[Mlir-commits] [mlir] 203d5ee - [MLIR][affine-loop-fusion] Handle defining ops between the source and dest loops
Diego Caballero
llvmlistbot at llvm.org
Thu Feb 25 08:23:48 PST 2021
Author: Tung D. Le
Date: 2021-02-25T18:12:34+02:00
New Revision: 203d5eeec55b1f0e0dd2aa28f5c5ebe292802e62
URL: https://github.com/llvm/llvm-project/commit/203d5eeec55b1f0e0dd2aa28f5c5ebe292802e62
DIFF: https://github.com/llvm/llvm-project/commit/203d5eeec55b1f0e0dd2aa28f5c5ebe292802e62.diff
LOG: [MLIR][affine-loop-fusion] Handle defining ops between the source and dest loops
This patch handles defining ops between the source and dest loop nests, and prevents loop nests with `iter_args` from being fused.
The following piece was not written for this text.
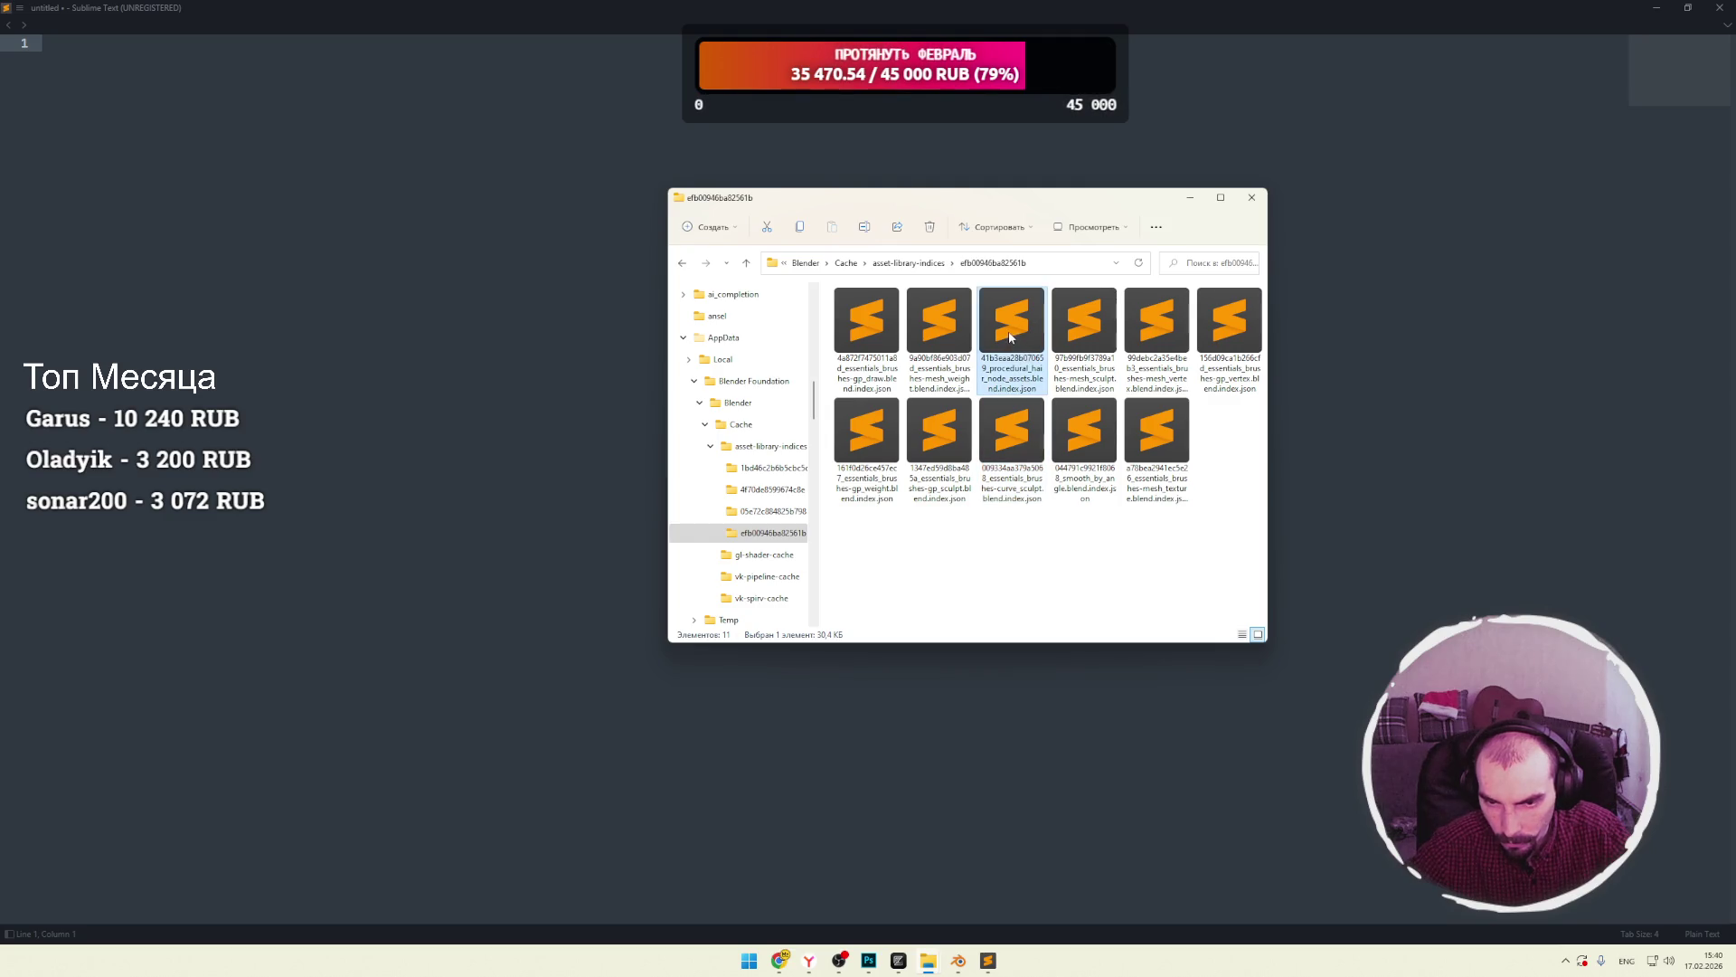
{"action": "double_click", "coordinate": [1010, 337]}
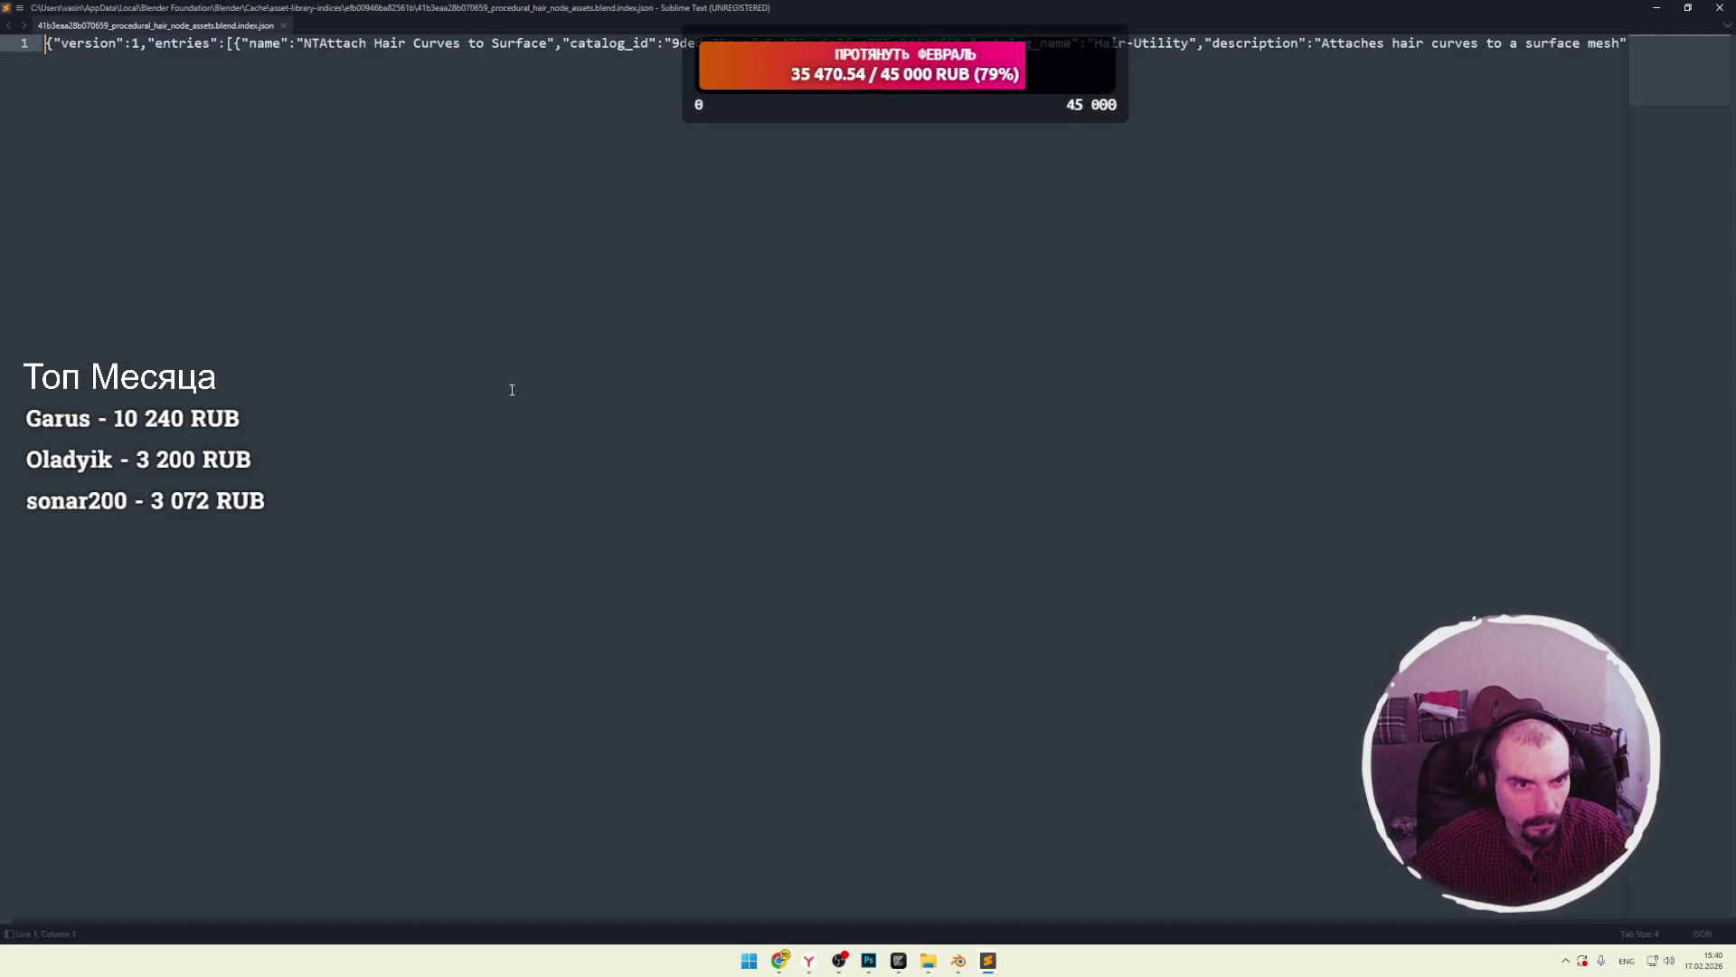
Cut all the JSON text out of the Sublime document and move Explorer up to Blender's Cache folder.
{"action": "key", "text": "ctrl+a"}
If there is any SSA value in the dest loop nest whose defining op has dependence from the source loop nest, we cannot fuse the loop nests.
If there is a `affine.for` with `iter_args`, prevent it from being fused.
Reviewed By: dcaballe, bondhugula
Differential Revision: https://reviews.llvm.org/D97030
Added:
Modified:
mlir/lib/Transforms/LoopFusion.cpp
mlir/test/Transforms/loop-fusion.mlir
Removed:
################################################################################
diff --git a/mlir/lib/Transforms/LoopFusion.cpp b/mlir/lib/Transforms/LoopFusion.cpp
index d6d26a85215b..4e02f2790bd2 100644
--- a/mlir/lib/Transforms/LoopFusion.cpp
+++ b/mlir/lib/Transforms/LoopFusion.cpp
@@ -179,8 +179,8 @@ struct MemRefDependenceGraph {
// which contain accesses to the same memref 'value'. If the value is a
// non-memref value, then the dependence is between a graph node which
// defines an SSA value and another graph node which uses the SSA value
- // (e.g. a constant operation defining a value which is used inside a loop
- // nest).
+ // (e.g. a constant or load operation defining a value which is used inside
+ // a loop nest).
Value value;
};
@@ -369,6 +369,16 @@ struct MemRefDependenceGraph {
return outEdgeCount;
}
+ /// Return all nodes which define SSA values used in node 'id'.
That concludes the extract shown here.